JOB A.
Transcribe the records verbatim, from their start through the line containing "kann sich dabei auf", inclusive. Leave out the pictures.

(DOCUMENT EXTRACT Opens)

Shared memory python between two separate shell-launched processes

Fri Feb 11 08:24:36 EST 2011

On Feb 11, 5:52 am, "Charles Fox (Sheffield)" <charles.... at gmail.com>
wrote:
> On Feb 10, 6:22 pm, Jean-Paul Calderone <calderone.jeanp... at gmail.com>
> wrote:
>
>
>
>
>
>
>
>
>
> > On Feb 10, 12:21 pm, "Charles Fox (Sheffield)" <charles.... at gmail.com>
> > wrote:
>
> > > On Feb 10, 3:43 pm, Jean-Paul Calderone <calderone.jeanp... at gmail.com>
> > > wrote:
>
> > > > On Feb 10, 9:30 am, "Charles Fox (Sheffield)" <charles.... at gmail.com>
> > > > wrote:
>
> > > > > Hi guys,
> > > > > I'm working on debugging a large python simulation which begins by
> > > > > preloading a huge cache of data.  I want to step through code on many
> > > > > runs to do the debugging.   Problem is that it takes 20 seconds to
> > > > > load the cache at each launch.  (Cache is a dict in a 200Mb cPickle
> > > > > binary file).
>
> > > > > So speed up the compile-test cycle I'm thinking about running a
> > > > > completely separate process (not a fork, but a processed launched form
> > > > > a different terminal)
>
> > > > Why _not_ fork?  Load up your data, then go into a loop forking and
> > > > loading/
> > > > running the rest of your code in the child.  This should be really
> > > > easy to
> > > > implement compared to doing something with shared memory, and solves
> > > > the
> > > > problem you're trying to solve of long startup time just as well.  It
> > > > also
> > > > protects you from possible bugs where the data gets corrupted by the
> > > > code
> > > > that operates on it, since there's only one copy shared amongst all
> > > > your
> > > > tests.  Is there some other benefit that the shared memory approach
> > > > gives
> > > > you?
>
> > > > Of course, adding unit tests that exercise your code on a smaller data
> > > > set
> > > > might also be a way to speed up development.
>
> > > > Jean-Paul
>
> > > Thanks Jean-Paul, I'll have a think about this.  I'm not sure if it
> > > will get me exactly what I want though, as I would need to keep
> > > unloading my development module and reloading it, all within the
> > > forked process, and I don't see how my debugger (and emacs pdb
> > > tracking) will keep up with that to let me step though the code.
>
> > Not really.  Don't load your code at all in the parent.  Then there's
> > nothing to unload in each child process, just some code to load for
> > the very first time ever (as far as that process is concerned).
>
> > Jean-Paul
>
> Jean, sorry I'm still not sure what you mean, could you give a couple
> of lines of pseudocode to illustrate it?   And explain how my emacs
> pdbtrack would still be able to pick it up?
> thanks,
> charles

    import os
    import loader
    data = loader.preload()

    while True:
        pid = os.fork()
        if pid == 0:
            import program
            program.main(data)
        else:
            os.waitpid(pid, 0)

But I won't actually try to predict how this is going to interact with
emacs pdbtrack.

Jean-Paul

(DOCUMENT EXTRACT Closes)
(DATA UNDER STUDY Opens)

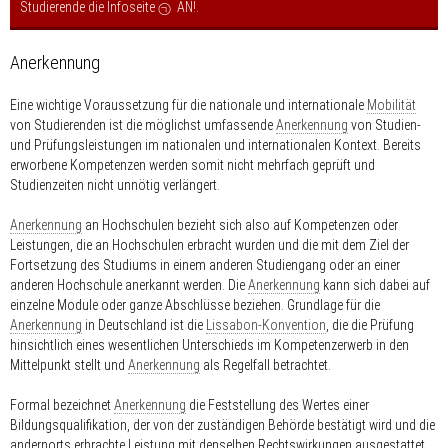
Studierende die Infoseite
AN!
.
Anerkennung
Eine wichtige Voraussetzung für die nationale und internationale
Mobilität
von Studierenden ist die möglichst umfassende
Anerkennung
von Studien-
und Prüfungsleistungen im nationalen und internationalen Kontext. Bereits
erworbene Kompetenzen werden somit nicht mehrfach geprüft und
Studienzeiten nicht unnötig verlängert.
Anerkennung
an Hochschulen bezieht sich also auf Kompetenzen oder
Leistungen, die an Hochschulen erbracht wurden und die mit dem Ziel der
Fortsetzung des Studiums in einem anderen Studiengang oder an einer
anderen Hochschule anerkannt werden. Die
Anerkennung
kann sich dabei auf
einzelne Module oder ganze Abschlüsse beziehen. Grundlage für die
Anerkennung
in Deutschland ist die
Lissabon-Konvention
, die die Prüfung
hinsichtlich eines wesentlichen Unterschieds im Kompetenzerwerb in den
Mittelpunkt stellt und
Anerkennung
als Regelfall betrachtet.
Formal bezeichnet
Anerkennung
die Feststellung des Wertes einer
Bildungsqualifikation, der von der zuständigen Behörde bestätigt wird und die
andernorts erbrachte Leistung mit denselben Rechtswirkungen ausgestattet,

(DATA UNDER STUDY Closes)

JOB B.
In the forum thread on shared memory between shell-launched processes, how long does loading the cache take at each launch?

EXPECTED ANSWER A.
Studierende die Infoseite
AN!
.
Anerkennung
Eine wichtige Voraussetzung für die nationale und internationale
Mobilität
von Studierenden ist die möglichst umfassende
Anerkennung
von Studien-
und Prüfungsleistungen im nationalen und internationalen Kontext. Bereits
erworbene Kompetenzen werden somit nicht mehrfach geprüft und
Studienzeiten nicht unnötig verlängert.
Anerkennung
an Hochschulen bezieht sich also auf Kompetenzen oder
Leistungen, die an Hochschulen erbracht wurden und die mit dem Ziel der
Fortsetzung des Studiums in einem anderen Studiengang oder an einer
anderen Hochschule anerkannt werden. Die
Anerkennung
kann sich dabei auf

EXPECTED ANSWER B.
20 seconds